Il Linfoma Mantellare è un tumore raro del sangue e una forma di linfoma non-Hodgkin (NHL). Ogni anno, circa una persona su 200.000 in tutto il mondo sviluppa l'MCL. Questo tipo di linfoma insorge dai linfociti B, un tipo di globuli bianchi e parte del sistema immunitario. L'MCL inizia spesso nelle cellule B situate nella zona del mantello del bordo esterno dei linfonodi. Con il progredire del tumore, può diffondersi al midollo osseo, alla milza, al fegato o all'apparato digerente.
Pirtobrutinib, precedentemente noto come LOXO-305, è un inibitore altamente selettivo, non covalente (reversibile) dell'enzima BTK. Pirtobrutinib è in grado di ristabilire l'inibizione di BTK in pazienti adulti con MCL recidivato o refrattario precedentemente trattati con un inibitore covalente di BTK e di estendere i benefici del blocco della via di BTK.
È il primo e unico inibitore di BTK reversibile, per pazienti adulti con linfoma mantellare recidivato o refrattario, precedentemente trattati con un inibitore covalente di BTK.
BTK è un bersaglio molecolare consolidato che si trova in numerose leucemie e linfomi a cellule B, tra cui il linfoma a cellule del mantello. Pirtobrutinib è un farmaco orale approvato dall'EMA, in compresse da 100 mg o 50 mg da assumere una volta al giorno alla dose di 200 mg, con o senza cibo, fino alla progressione della malattia o a una tossicità inaccettabile.
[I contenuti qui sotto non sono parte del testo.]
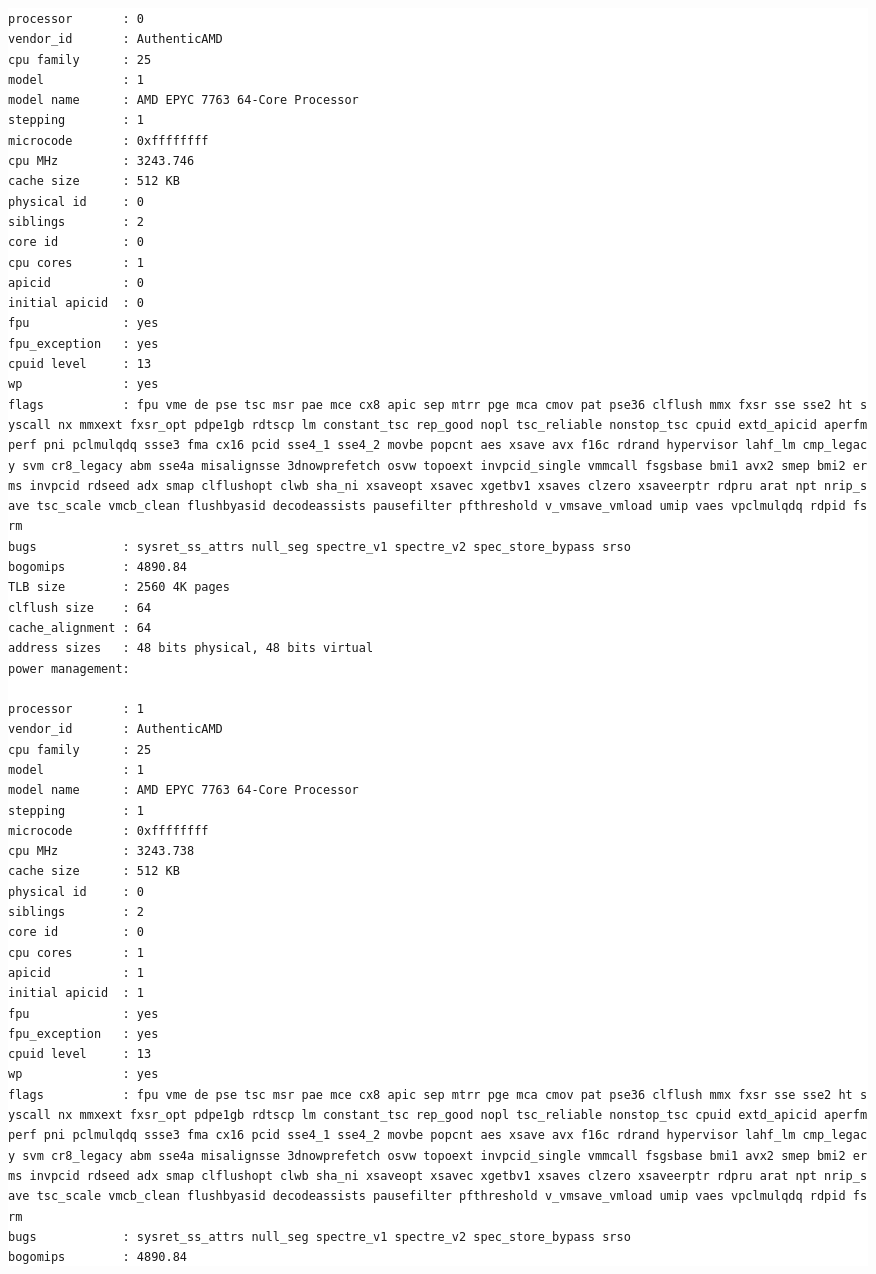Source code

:     processor       : 0
    vendor_id       : AuthenticAMD
    cpu family      : 25
    model           : 1
    model name      : AMD EPYC 7763 64-Core Processor
    stepping        : 1
    microcode       : 0xffffffff
    cpu MHz         : 3243.746
    cache size      : 512 KB
    physical id     : 0
    siblings        : 2
    core id         : 0
    cpu cores       : 1
    apicid          : 0
    initial apicid  : 0
    fpu             : yes
    fpu_exception   : yes
    cpuid level     : 13
    wp              : yes
    flags           : fpu vme de pse tsc msr pae mce cx8 apic sep mtrr pge mca cmov pat pse36 clflush mmx fxsr sse sse2 ht syscall nx mmxext fxsr_opt pdpe1gb rdtscp lm constant_tsc rep_good nopl tsc_reliable nonstop_tsc cpuid extd_apicid aperfmperf pni pclmulqdq ssse3 fma cx16 pcid sse4_1 sse4_2 movbe popcnt aes xsave avx f16c rdrand hypervisor lahf_lm cmp_legacy svm cr8_legacy abm sse4a misalignsse 3dnowprefetch osvw topoext invpcid_single vmmcall fsgsbase bmi1 avx2 smep bmi2 erms invpcid rdseed adx smap clflushopt clwb sha_ni xsaveopt xsavec xgetbv1 xsaves clzero xsaveerptr rdpru arat npt nrip_save tsc_scale vmcb_clean flushbyasid decodeassists pausefilter pfthreshold v_vmsave_vmload umip vaes vpclmulqdq rdpid fsrm
    bugs            : sysret_ss_attrs null_seg spectre_v1 spectre_v2 spec_store_bypass srso
    bogomips        : 4890.84
    TLB size        : 2560 4K pages
    clflush size    : 64
    cache_alignment : 64
    address sizes   : 48 bits physical, 48 bits virtual
    power management:

    processor       : 1
    vendor_id       : AuthenticAMD
    cpu family      : 25
    model           : 1
    model name      : AMD EPYC 7763 64-Core Processor
    stepping        : 1
    microcode       : 0xffffffff
    cpu MHz         : 3243.738
    cache size      : 512 KB
    physical id     : 0
    siblings        : 2
    core id         : 0
    cpu cores       : 1
    apicid          : 1
    initial apicid  : 1
    fpu             : yes
    fpu_exception   : yes
    cpuid level     : 13
    wp              : yes
    flags           : fpu vme de pse tsc msr pae mce cx8 apic sep mtrr pge mca cmov pat pse36 clflush mmx fxsr sse sse2 ht syscall nx mmxext fxsr_opt pdpe1gb rdtscp lm constant_tsc rep_good nopl tsc_reliable nonstop_tsc cpuid extd_apicid aperfmperf pni pclmulqdq ssse3 fma cx16 pcid sse4_1 sse4_2 movbe popcnt aes xsave avx f16c rdrand hypervisor lahf_lm cmp_legacy svm cr8_legacy abm sse4a misalignsse 3dnowprefetch osvw topoext invpcid_single vmmcall fsgsbase bmi1 avx2 smep bmi2 erms invpcid rdseed adx smap clflushopt clwb sha_ni xsaveopt xsavec xgetbv1 xsaves clzero xsaveerptr rdpru arat npt nrip_save tsc_scale vmcb_clean flushbyasid decodeassists pausefilter pfthreshold v_vmsave_vmload umip vaes vpclmulqdq rdpid fsrm
    bugs            : sysret_ss_attrs null_seg spectre_v1 spectre_v2 spec_store_bypass srso
    bogomips        : 4890.84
Lo studio BRUIN (Studio 18001) è uno studio clinico internazionale di Fase 1/2 multicentrico, in aperto, a braccio singolo, che valuta pirtobrutinib in pazienti adulti con neoplasie ematologiche, tra cui il MCL.
Lo studio ha arruolato e trattato un totale di 164 pazienti con diagnosi di MCL, e il set di analisi primaria (PAS) per la valutazione dell'efficacia si è basato sui primi 90 pazienti con MCL arruolati che erano stati trattati con un precedente inibitore di BTK, avevano ricevuto una o più dosi di pirtobrutinib, non avevano un coinvolgimento noto del sistema nervoso centrale (SNC), e avevano almeno un sito di malattia valutabile radiograficamente.
I risultati hanno mostrato come i pazienti che hanno ricevuto pirtobrutinib, hanno ottenuto un tasso di risposta obiettiva del 56,7%, con il 18,9% dei pazienti che ha ottenuto una risposta completa, e una durata mediana della risposta di 17,6 mesi.
Le reazioni avverse al farmaco (ADR) più comuni sono state affaticamento, neutropenia, diarrea e ecchimosi. le ADR gravi più comuni sono state polmonite (4,7% dei pazienti), neutropenia (2,2%), anemia (1,7%) e infezione del tratto urinario (1,0%).
“Nonostante i progressi della ricerca in Ematologia, le persone che vivono con MCL recidivato o refrattario soffrono ancora oggi di un bisogno insoddisfatto,” ha affermato il prof. Pier Luigi Zinzani, professore ordinario di Ematologia presso l’Università di Bologna. “Questa approvazione, basata sui dati di efficacia e sicurezza dello studio di Fase 1/2 BRUIN, dimostra che pirtobrutinib ha il potenziale di prolungare il tempo in cui i pazienti possono beneficiare dell’inibizione di BTK, e introduce un nuovo e importante trattamento per questi pazienti che, fino ad ora, hanno avuto scarse opzioni terapeutiche al fallimento di un inibitore covalente di BTK.”